Anyone with even their little finger on the popular culture pulse over the past few months will have picked up the fact that the Game of Thrones final season has been littered with ‘fails’. Firstly, fans were eager to point out a whole host of plot inconsistencies. Then there was the incident of the Starbucks cup being left in shot. Now there’s the ‘sicansíos’ debacle.
Haven’t heard this one yet? Well, from a translation fail viewpoint, (and you know how much we love those), this is a doozy, so read on.
What went wrong?
In the finale of Season 8 – yes, we mean the last episode of Game of Thrones EVER – fans in Spanish speaking countries noticed a rather strange piece of dialogue. During a battle scene, Liam Cunningham, playing Davos Seaworth, says “she can’t see us”. He says it in a Geordie accent, despite being Irish, as that’s how his character speaks.

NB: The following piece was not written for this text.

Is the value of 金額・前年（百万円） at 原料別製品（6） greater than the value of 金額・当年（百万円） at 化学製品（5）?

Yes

So far so normal. Now, the problem occurred when the Spanish translation experts got hold of the tape and started to work their questionable magic on it. Instead of translating ‘she can’t see us’ into the correct Spanish, which would have been ‘no puede vernos’, they failed to recognise the phrase as English at all and simply translated the phrase phonetically to ‘sicansíos’. Why? No one really knows.

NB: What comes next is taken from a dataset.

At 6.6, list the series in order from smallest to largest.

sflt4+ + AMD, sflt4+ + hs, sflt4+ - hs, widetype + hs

Could it be that the translators were so blindsided by the fact that the final episode was, in many viewers’ opinion, a bit rubbish? Could it be that they were so thrown by the Geordie accent that they decided to make up a weird Spanish-sounding word and hope their audience didn’t notice? Did they think the dialogue was a random piece of Valyrian thrown in by Cunningham to keep the rest of the cast on their toes?

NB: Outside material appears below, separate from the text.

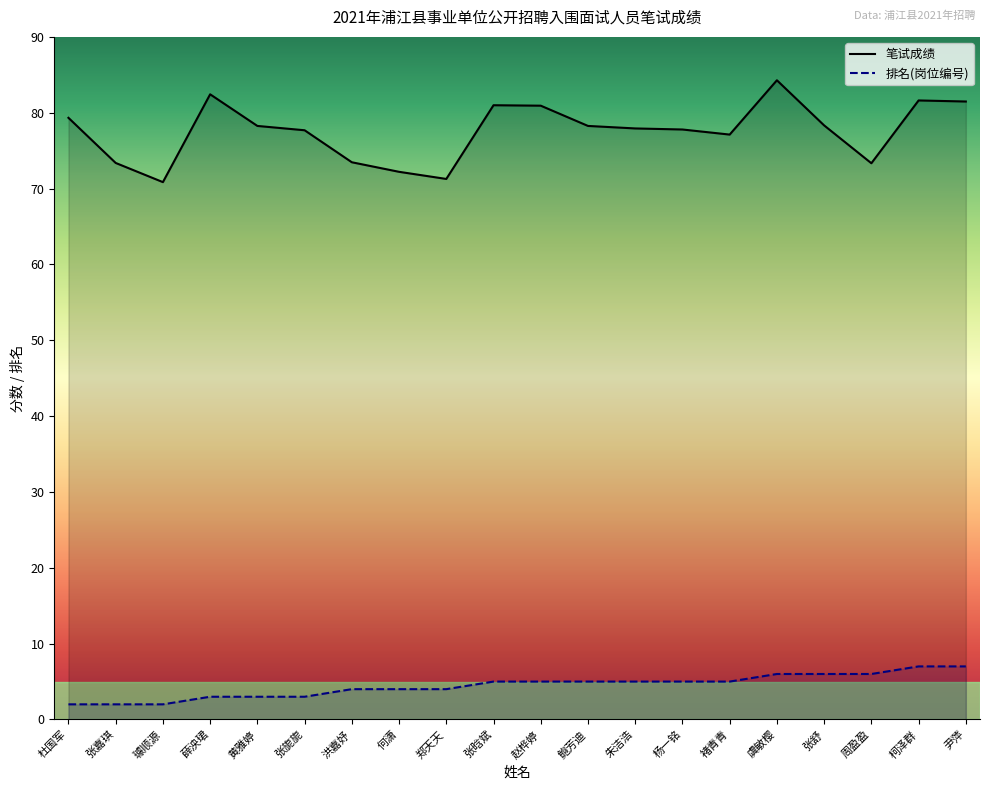

Is the value of 笔试成绩 at 张舒 greater than the value of 排名 at 何潇?

Yes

The truth is that only the Spanish translation team working on the project know what really happened. We think it’s probably a combination of factors. Firstly, the episode producers were so freaked out by the thought of it being leaked ahead of scheduled broadcast that they kept the final cut back until the very latest moment. This gave translation teams around the world very little time to work on the episode and do a good job of the translation.
Then there’s the fact that the makers of Game of Thrones love nothing more than adding a smattering of conlangs (constructed languages) into the mix when writing their scripts. There are several that pop up here and there, each of which needs to be well grammatically thought-out and used consistently. We’re sure the team responsible know all too well that GoT fans won’t let a syntax error pass them by without a full-on chatroom meltdown.
Then we come to what is perhaps the crux of the matter: the accent. Regional accents in any language are more difficult to recognise and translate than words uttered in more standard accents. Mistakes like ‘sicansíos’ demonstrate that translation fails can happen even when the stakes are extremely high.
It’s a tough job to get language translation services right every time, but we certainly do our best!